╭─ Texte de la page

Le communiqué de presse précise que, compte tenu de ces circonstances exceptionnelles, pendant toute la durée des restrictions de déplacement instituées initialement par le décret n° 2020-260 du 16 mars 2020, et par dérogation aux articles R. 463-1, R. 463-11, R. 463-13, R. 463-15 et R. 464-30 du code de commerce, les saisines, observations à une notification de griefs, mémoires en réponse à un rapport, demandes de secret d’affaires ou de levée du secret des affaires sont transmises par voie électronique à l’Autorité, qui en accusera réception, à l’adresse suivante : L-PROCEDURE@autoritedelaconcurrence.fr.
De la même manière, les notifications de griefs, les rapports, les projets de déclassement d’informations confidentielles et les décisions de l’Autorité et du rapporteur général seront notifiés par voie électronique aux personnes concernées et au commissaire du gouvernement.
Les décisions ou les avis de l’Autorité sont adressés par voie électronique aux personnes concernées. La notification faisant courir les délais de recours n’interviendra, sauf exception, qu’à la suite de la levée des restrictions de déplacement. Ces transmissions ou notifications au format électronique pourront s’opérer par tout moyen : messagerie informatique, plateforme d’échanges de documents, application de transferts de fichiers, etc.
Quant aux actes transmis à l’Autorité par lettre recommandée pendant la période allant du 12 mars 2020 à aujourd’hui, ils doivent être à nouveau envoyés par voie électronique, à l’adresse électronique ci-dessus.
Délais de prescription et délais de recours
Le premier alinéa de l’article L. 462-7 du code de commerce prévoit que « l’Autorité ne peut être saisie de faits remontant à plus de cinq ans s’il n’a été fait aucun acte tendant à leur recherche, leur constatation ou leur sanction ». Le troisième alinéa du même article dispose que « la prescription est acquise en toute hypothèse lorsqu’un délai de dix ans à compter de la cessation de la pratique anticoncurrentielle s’est écoulé sans que l’Autorité de la concurrence ait statué sur celle-ci ».

╰─

Liste des tâches –
a - Pour chacune des affirmations suivantes, indiquez si elle concorde avec le texte sur les procédures devant l'Autorité de la concurrence, en répondant par oui ou par non et en citant les mots du texte qui tranchent. (i) Les actes transmis par lettre recommandée depuis le 12 mars 2020 doivent être renvoyés par voie électronique. (ii) La notification faisant courir les délais de recours intervient dès l'envoi électronique de la décision. (iii) La prescription est acquise lorsque cinq ans se sont écoulés depuis la cessation de la pratique anticoncurrentielle sans décision de l'Autorité.
b - Veuillez poursuivre le texte sur les procédures devant l'Autorité de la concurrence à partir de sa dernière phrase.

╭─ Listing

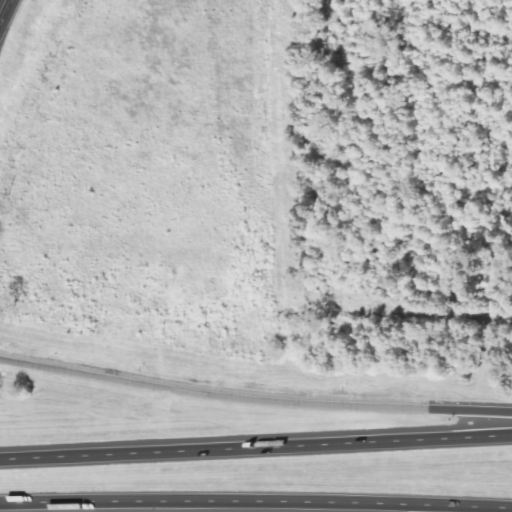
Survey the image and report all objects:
road: (2, 5)
road: (254, 399)
road: (256, 446)
road: (256, 500)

╰─

Réponses fournies –
a -
(i) Oui : « ils doivent être à nouveau envoyés par voie électronique ».
(ii) Non : « La notification faisant courir les délais de recours n’interviendra, sauf exception, qu’à la suite de la levée des restrictions de déplacement ».
(iii) Non : « lorsqu’un délai de dix ans à compter de la cessation de la pratique anticoncurrentielle s’est écoulé ».

b -
En application de l’article 2, alinéa 1er, de l’ordonnance n° 2020-306 du 25 mars 2020, les actes ou décisions mentionnés à l’article L. 462-7, qui auraient dû intervenir dans la période courant du 12 mars 2020 jusqu’à l’expiration d’un délai d’un mois à compter de la cessation de l’état d’urgence sanitaire, afin d’éviter la prescription d’action de l’Autorité, pourront être accomplis dans un délai de deux mois à compter de la fin de cette période, sans être sanctionnés pour leur tardiveté.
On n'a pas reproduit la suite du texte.